→ TASK PROMPT
Reproduce the lines from the start of the entries through the line containing "Color Guide", including that line, and leave the pictures out of your answer.

──────

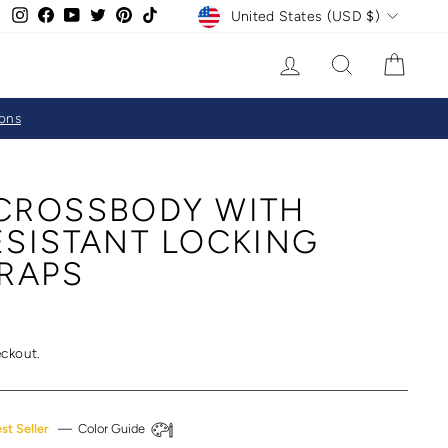
CURRENCY
Instagram
Facebook
YouTube
Twitter
Pinterest
TikTok
United States (USD $)
LOG IN
SEARCH
CAR
ions
CROSSBODY WITH
ESISTANT LOCKING
TRAPS
eckout.
st Seller
—
Color Guide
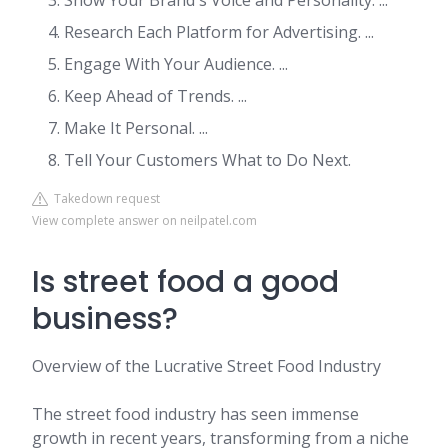
Show Your Brand's Voice and Personality. ...
Research Each Platform for Advertising. ...
Engage With Your Audience. ...
Keep Ahead of Trends. ...
Make It Personal. ...
Tell Your Customers What to Do Next.
Takedown request
View complete answer on neilpatel.com
Is street food a good
business?
Overview of the Lucrative Street Food Industry
The street food industry has seen immense
growth in recent years, transforming from a niche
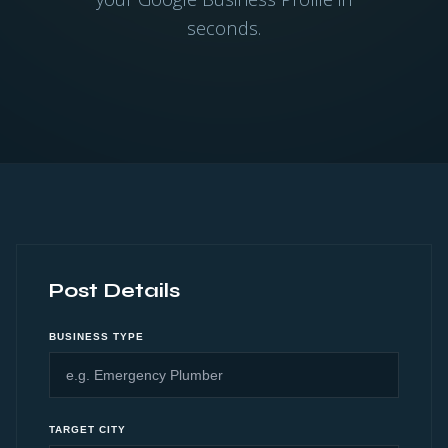
seconds.
Post Details
BUSINESS TYPE
TARGET CITY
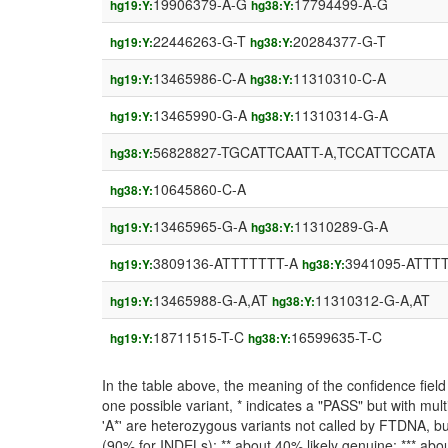
19906379-A-G
17794499-A-G
hg19:Y:
hg38:Y:
22446263-G-T
20284377-G-T
hg19:Y:
hg38:Y:
13465986-C-A
11310310-C-A
hg19:Y:
hg38:Y:
13465990-G-A
11310314-G-A
hg19:Y:
hg38:Y:
56828827-TGCATTCAATT-A,TCCATTCCATA
hg38:Y:
10645860-C-A
hg38:Y:
13465965-G-A
11310289-G-A
hg19:Y:
hg38:Y:
3809136-ATTTTTTT-A
3941095-ATTT
hg19:Y:
hg38:Y:
13465988-G-A,AT
11310312-G-A,AT
hg19:Y:
hg38:Y:
18711515-T-C
16599635-T-C
hg19:Y:
hg38:Y:
In the table above, the meaning of the confidence fie
one possible variant, * indicates a "PASS" but with mult
'A*' are heterozygous variants not called by FTDNA, but
(90% for INDELs); ** about 40% likely genuine; *** about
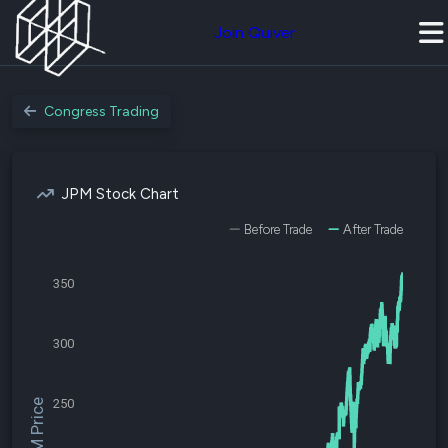
Join Quiver
Congress Trading
JPM Stock Chart
Before Trade
After Trade
350
300
250
$JPM Price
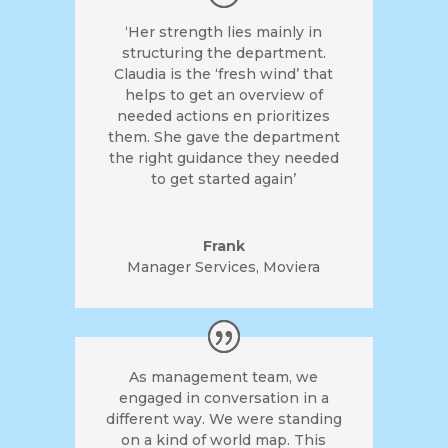
‘Her strength lies mainly in
structuring the department.
Claudia is the ‘fresh wind’ that
helps to get an overview of
needed actions en prioritizes
them. She gave the department
the right guidance they needed
to get started again’
Frank
Manager Services
,
Moviera
As management team, we
engaged in conversation in a
different way. We were standing
on a kind of world map. This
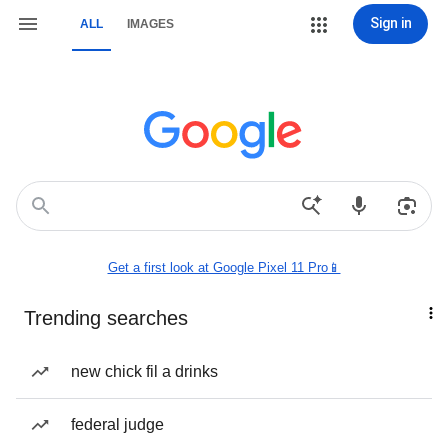
Sign in
ALL
IMAGES
Get a first look at Google Pixel 11 Pro📱
Trending searches
new chick fil a drinks
federal judge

──────

→ SOLUTION TO THIS EXERCISE
CURRENCY
Instagram
Facebook
YouTube
Twitter
Pinterest
TikTok
United States (USD $)
LOG IN
SEARCH
CAR
ions
CROSSBODY WITH
ESISTANT LOCKING
TRAPS
eckout.
st Seller
—
Color Guide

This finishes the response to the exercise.